Popplepsalta tremula

Scientific classification
- Kingdom: Animalia
- Phylum: Arthropoda
- Clade: Pancrustacea
- Class: Insecta
- Order: Hemiptera
- Suborder: Auchenorrhyncha
- Family: Cicadidae
- Genus: Popplepsalta
- Species: P. tremula
- Binomial name: Popplepsalta tremula (Popple, 2013)
- Synonyms: Pauropsalta tremula Popple, 2013;

= Popplepsalta tremula =

- Genus: Popplepsalta
- Species: tremula
- Authority: (Popple, 2013)
- Synonyms: Pauropsalta tremula

Species of cicada

Popplepsalta tremula is a species of cicada, also known as the maraca squeaker, in the true cicada family, Cicadettinae subfamily and Cicadettini tribe.
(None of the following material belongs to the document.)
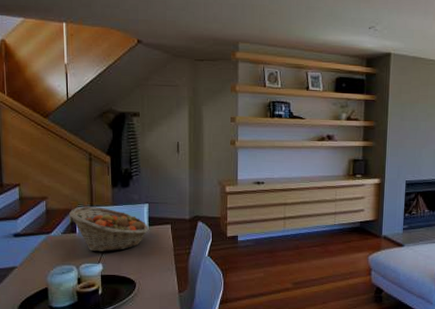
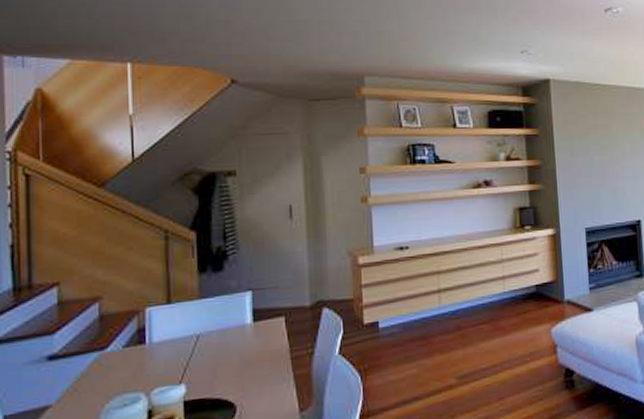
fruit basket: present [69,206,149,252] -> none [135,302,253,368]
The species is endemic to Australia. It was described in 2013 by Australian entomologist Lindsay Popple.

==Description==
The length of the forewing is 15–18 mm.

==Distribution and habitat==
The species occurs in inland south-eastern Queensland from Carnarvon Gorge and Eidsvold southwards to Goondiwindi, Inglewood and the Leslie Dam. Associated habitats include open sclerophyll forest and woodland with red gum, box and ironbark eucalypts.

==Behaviour==
Adult males may be heard from October to February, clinging to the upper branches and foliage of eucalypts, emitting lilting, maraca-like, chirping calls.